Posted by Ted MacLean
General Manager, Open Solutions Group
Last week, I took part in a Gartner Symposium panel discussion about rights and responsibilities of cloud computing customers, a panel that mirrored the analyst firm’s recently published report developed with their Gartner Global IT Council. It was a great discussion about IT governance and the nuances that cloud computing brings into the client relationship. There were representatives from Accenture, Salesforce.com and handful of enterprise companies, so it was a virtual guarantee that opinions would vary.
But one thing stood out through all the discussion: despite all the customer case studies, technical specifications and beta testing that vendors provide, there’s still a high level of uncertainty among customers. Specifically, companies want to ensure that any relationship with a cloud computing vendor is designed, first and foremost, to meet the needs of their business. They also want to make sure that any applications or data deployed on a public cloud are an extension of their IT network, rather than an “island” in the cloud. As I heard I heard one CIO on the panel say, “The issue is to balance the compelling financial case with the risk of execution and what it means for your business.”

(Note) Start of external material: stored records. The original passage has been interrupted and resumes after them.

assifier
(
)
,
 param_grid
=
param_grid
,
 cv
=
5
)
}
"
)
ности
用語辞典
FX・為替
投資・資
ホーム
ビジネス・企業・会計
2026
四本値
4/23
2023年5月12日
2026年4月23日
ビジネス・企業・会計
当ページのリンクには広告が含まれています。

For all the benefits of cloud computing, business and IT executives can’t let go of the fact that they’re giving up a certain amount of control of some of their business resources. To help address these concerns, Gartner convened representatives from more than 300 enterprise companies. Their goal was to develop a bill of rights and responsibilities for cloud services that could help “standardize” what customers should and shouldn’t expect from their cloud computing vendors. The expectation is that this list will expand as cloud computing continues to develop and mature.

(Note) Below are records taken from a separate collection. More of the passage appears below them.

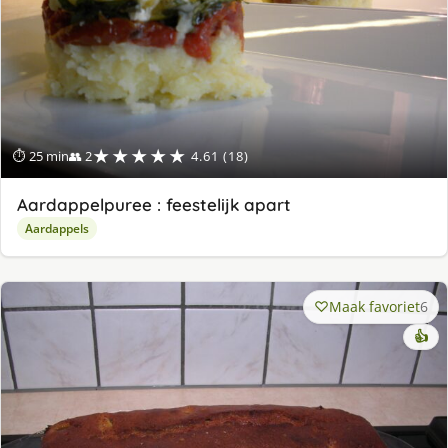
★★★★★
⏱ 25 min
👥 2
4.61 (18)
Aardappelpuree : feestelijk apart
Aardappels
Maak favoriet
6
👍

Microsoft was one of a handful of vendors that provided feedback in a resulting “Vendor Response to Bill of Rights” report and we applaud efforts like Gartner’s to help customers address their concerns and fully embrace the potential of cloud computing. Finding the right balance in addressing customer as well as vendor concerns will be critical to the development of cloud computing. And we look forward to continuing this dialogue with our customers. Microsoft has also worked with the Business Software Alliance to develop the BSA Cloud Computing Guiding Principles which list factors and policies that are key to promote cloud computing.
As Gartner observes about Cloud computing, “The model is outpacing the preparedness of businesses, government and the legal system. New laws will need to be laid down, and the modernization of old laws will need to be completed.” We agree the laws must evolve to preserve cloud computing’s potential to improve our lives and promote commerce. Microsoft’s General Counsel, Brad Smith, has outlined a framework of policies that need to be addressed for a “Cloud Computing Advancement Act.” Microsoft also feels strongly that customers should have control of their data, regardless of where it resides.

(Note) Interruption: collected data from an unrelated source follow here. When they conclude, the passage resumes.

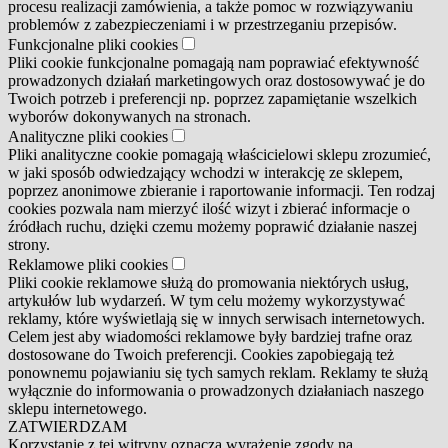
procesu realizacji zamówienia, a także pomoc w rozwiązywaniu
problemów z zabezpieczeniami i w przestrzeganiu przepisów.
Funkcjonalne pliki cookies
Pliki cookie funkcjonalne pomagają nam poprawiać efektywność
prowadzonych działań marketingowych oraz dostosowywać je do
Twoich potrzeb i preferencji np. poprzez zapamiętanie wszelkich
wyborów dokonywanych na stronach.
Analityczne pliki cookies
Pliki analityczne cookie pomagają właścicielowi sklepu zrozumieć,
w jaki sposób odwiedzający wchodzi w interakcję ze sklepem,
poprzez anonimowe zbieranie i raportowanie informacji. Ten rodzaj
cookies pozwala nam mierzyć ilość wizyt i zbierać informacje o
źródłach ruchu, dzięki czemu możemy poprawić działanie naszej
strony.
Reklamowe pliki cookies
Pliki cookie reklamowe służą do promowania niektórych usług,
artykułów lub wydarzeń. W tym celu możemy wykorzystywać
reklamy, które wyświetlają się w innych serwisach internetowych.
Celem jest aby wiadomości reklamowe były bardziej trafne oraz
dostosowane do Twoich preferencji. Cookies zapobiegają też
ponownemu pojawianiu się tych samych reklam. Reklamy te służą
wyłącznie do informowania o prowadzonych działaniach naszego
sklepu internetowego.
ZATWIERDZAM
Korzystanie z tej witryny oznacza wyrażenie zgody na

We have committed to data portability as one of the essential interoperability elements of a cloud platform. Gartner notes, “This allows a customer to react to ownership issues by deciding whether to stay with a given provider.” And service level agreements should clearly outline liabilities, limitations or caps on liability, any remediation and the expected business outcome. Helping customers address these issues will provide the assurance they need to move to the cloud.
It’s going to take the industry working together to take advantages of the opportunities and responsibilities open in the cloud, and more importantly, it’s important that the customers’ voice is heard in this discussion. We urge you to review the key findings of this report and tell us what you think.